» **INSTRUCTIONS FOR THE TASK**
From the first line to the last, write out the records exactly, leaving out images.

(Beginning of RECORDS FOR THE TASK)

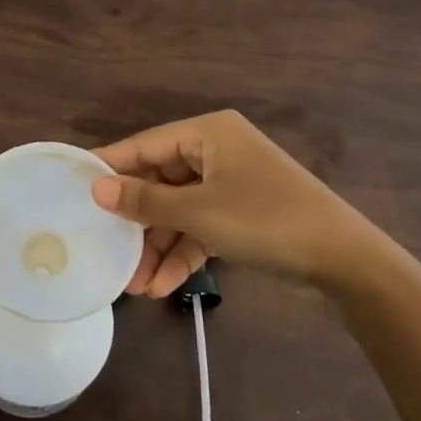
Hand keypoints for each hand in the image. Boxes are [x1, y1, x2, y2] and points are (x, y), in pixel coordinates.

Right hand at [91, 110, 378, 295]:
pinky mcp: (242, 213)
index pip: (146, 144)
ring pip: (179, 209)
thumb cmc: (266, 220)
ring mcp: (231, 183)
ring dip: (158, 245)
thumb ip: (145, 200)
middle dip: (137, 222)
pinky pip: (201, 226)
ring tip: (134, 285)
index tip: (74, 185)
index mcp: (208, 133)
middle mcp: (217, 151)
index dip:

(End of RECORDS FOR THE TASK)

» **ANSWER BELOW**
Hand keypoints for each hand in the image. Boxes are [x1, y1, x2, y2] and points are (x, y), in pixel coordinates.

Right hand at [91, 110, 378, 295]:
pinky mcp: (242, 213)
index pip: (146, 144)
ring pip: (179, 209)
thumb cmc: (266, 220)
ring mcp: (231, 183)
ring dip: (158, 245)
thumb ip: (145, 200)
middle dip: (137, 222)
pinky pip: (201, 226)
ring tip: (134, 285)
index tip: (74, 185)
index mcp: (208, 133)
middle mcp: (217, 151)
index dip:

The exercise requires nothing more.